GIVEN TEXT
---
name: review-workflow-determinism
description: This skill reviews Dapr Workflow code for non-determinism hazards that would cause stuck workflows on replay. Use this skill when the user asks to "review workflow for determinism", "check non-determinism in workflow", "audit Dapr workflow replay safety", or similar.
allowed-tools:
  - Read
  - Grep
  - Glob
---

# Review Dapr Workflow — Determinism

## Overview

Scans the bodies of Dapr Workflow classes/functions for code that is not safe to run during replay. Read-only: this skill never modifies source files. Activity bodies, management endpoints, and configuration are out of scope and are covered by `review-workflow-activity` and `review-workflow-management`.

## Execution Order

You MUST follow these phases in strict order. Do not load files outside the agreed scope, and do not write or edit any files.

1. **Resolve scope** — Read [`../shared/review-scope-prompt.md`](../shared/review-scope-prompt.md) and follow it to set `scope_root`.
2. **Detect target** — Read [`../shared/review-detect-target.md`](../shared/review-detect-target.md) and follow it to produce `language` and `workflow_files`. If `workflow_files` is empty, emit a single critical finding (no workflow files found) and stop.
3. **Load checklist** — Based on `language`, read exactly one of:
   - `dotnet` or `aspire` → [`../shared/review-determinism-dotnet.md`](../shared/review-determinism-dotnet.md)
   - `python` → [`../shared/review-determinism-python.md`](../shared/review-determinism-python.md)
4. **Scan** — For each workflow file in scope, apply every rule from the loaded checklist using `Grep` and `Read`. For each match, capture `file:line`, the rule id, and a short evidence snippet. Confirm the match is inside workflow scope (see "Cross-reference" in each checklist) before promoting it from "Please verify" to a graded severity.
5. **Report** — Format every finding using the canonical template from [`../shared/review-report-format.md`](../shared/review-report-format.md). Group by severity, then rule id, then file path.
6. **Show final message** — Your last output is the report. Do not append a summary, follow-up question, or next-action prompt other than the `## Next steps` block defined by the report format.

## Prerequisites

- Read access to the project directory.
- No build, compile, or run step is required — this skill is fully static.

## Allowed tools

`Read`, `Grep`, `Glob` only. The skill MUST NOT call `Bash`, `Write`, or `Edit`.

## Rules

The full rule list, including detection patterns, severities, and suggested fixes, lives in the loaded language checklist:

- [.NET / Aspire rules](`../shared/review-determinism-dotnet.md`) — `DWF-DET-001` … `DWF-DET-015`
- [Python rules](`../shared/review-determinism-python.md`) — `DWF-DET-001` … `DWF-DET-015`

Rule ids are stable across releases. New rules append; deprecated rule ids are reserved.

## Show final message

The last thing you emit MUST be the report from step 5, including the `## Next steps` section. The `## Next steps` block should suggest:

- Run `review-workflow-activity` next if any activity files exist.
- Run `review-workflow-management` next if any management files exist.
- Re-run this skill after fixes if any critical findings were reported.

Do not add any text after the report.

DATASET CONTENT
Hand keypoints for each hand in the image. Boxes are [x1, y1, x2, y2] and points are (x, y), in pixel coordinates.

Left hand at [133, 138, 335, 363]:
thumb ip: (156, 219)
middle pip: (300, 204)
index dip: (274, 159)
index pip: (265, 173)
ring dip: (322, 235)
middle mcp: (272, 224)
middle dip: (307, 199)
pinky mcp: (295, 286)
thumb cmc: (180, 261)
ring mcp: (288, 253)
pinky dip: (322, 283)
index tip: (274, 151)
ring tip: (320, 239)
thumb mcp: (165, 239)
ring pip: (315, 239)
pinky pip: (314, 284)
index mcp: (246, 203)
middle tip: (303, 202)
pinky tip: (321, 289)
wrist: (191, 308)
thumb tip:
---
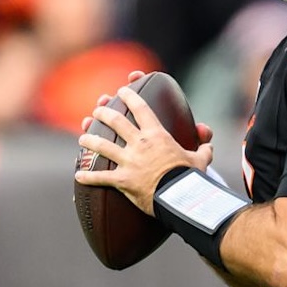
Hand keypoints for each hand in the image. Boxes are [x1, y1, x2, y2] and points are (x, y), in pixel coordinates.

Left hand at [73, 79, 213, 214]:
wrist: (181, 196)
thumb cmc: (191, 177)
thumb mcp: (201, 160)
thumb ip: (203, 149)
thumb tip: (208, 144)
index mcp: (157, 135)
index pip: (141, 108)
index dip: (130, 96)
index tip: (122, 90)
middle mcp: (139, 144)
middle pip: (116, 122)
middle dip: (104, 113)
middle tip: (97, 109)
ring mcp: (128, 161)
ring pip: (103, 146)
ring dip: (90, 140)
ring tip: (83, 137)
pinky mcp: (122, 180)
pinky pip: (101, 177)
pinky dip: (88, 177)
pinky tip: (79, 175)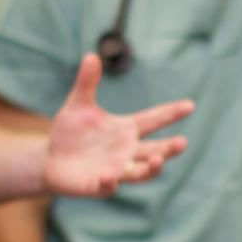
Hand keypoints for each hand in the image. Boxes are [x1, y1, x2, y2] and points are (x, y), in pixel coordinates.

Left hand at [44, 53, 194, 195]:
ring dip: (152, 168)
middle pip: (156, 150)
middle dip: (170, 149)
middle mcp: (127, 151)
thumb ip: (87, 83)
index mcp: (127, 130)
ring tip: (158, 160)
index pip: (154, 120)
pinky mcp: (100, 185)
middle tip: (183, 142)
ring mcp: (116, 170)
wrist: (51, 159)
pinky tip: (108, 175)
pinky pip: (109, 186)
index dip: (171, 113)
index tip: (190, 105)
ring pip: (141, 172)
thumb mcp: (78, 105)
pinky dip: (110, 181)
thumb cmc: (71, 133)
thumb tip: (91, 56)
...
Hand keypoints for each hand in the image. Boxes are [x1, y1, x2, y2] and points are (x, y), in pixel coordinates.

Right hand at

THINGS TO DO
1 > Condense the paragraph in the determinism review skill that begins "Scans the bodies of Dapr Workflow" into a short bulleted list that keeps its main facts.
2 > Write out the passage of the determinism review skill from "The full rule" up to and including "management files exist.", word for word.
The listing plays no part in what is asked here.

ANSWERS BY ITEM
1 >
- Scans Dapr Workflow class and function bodies for code that is unsafe to run during replay.
- Is read-only and never modifies source files.
- Excludes activity bodies, management endpoints, and configuration, which `review-workflow-activity` and `review-workflow-management` cover.

2 >
The full rule list, including detection patterns, severities, and suggested fixes, lives in the loaded language checklist:

- [.NET / Aspire rules](`../shared/review-determinism-dotnet.md`) — `DWF-DET-001` … `DWF-DET-015`
- [Python rules](`../shared/review-determinism-python.md`) — `DWF-DET-001` … `DWF-DET-015`

Rule ids are stable across releases. New rules append; deprecated rule ids are reserved.

## Show final message

The last thing you emit MUST be the report from step 5, including the `## Next steps` section. The `## Next steps` block should suggest:

- Run `review-workflow-activity` next if any activity files exist.
- Run `review-workflow-management` next if any management files exist.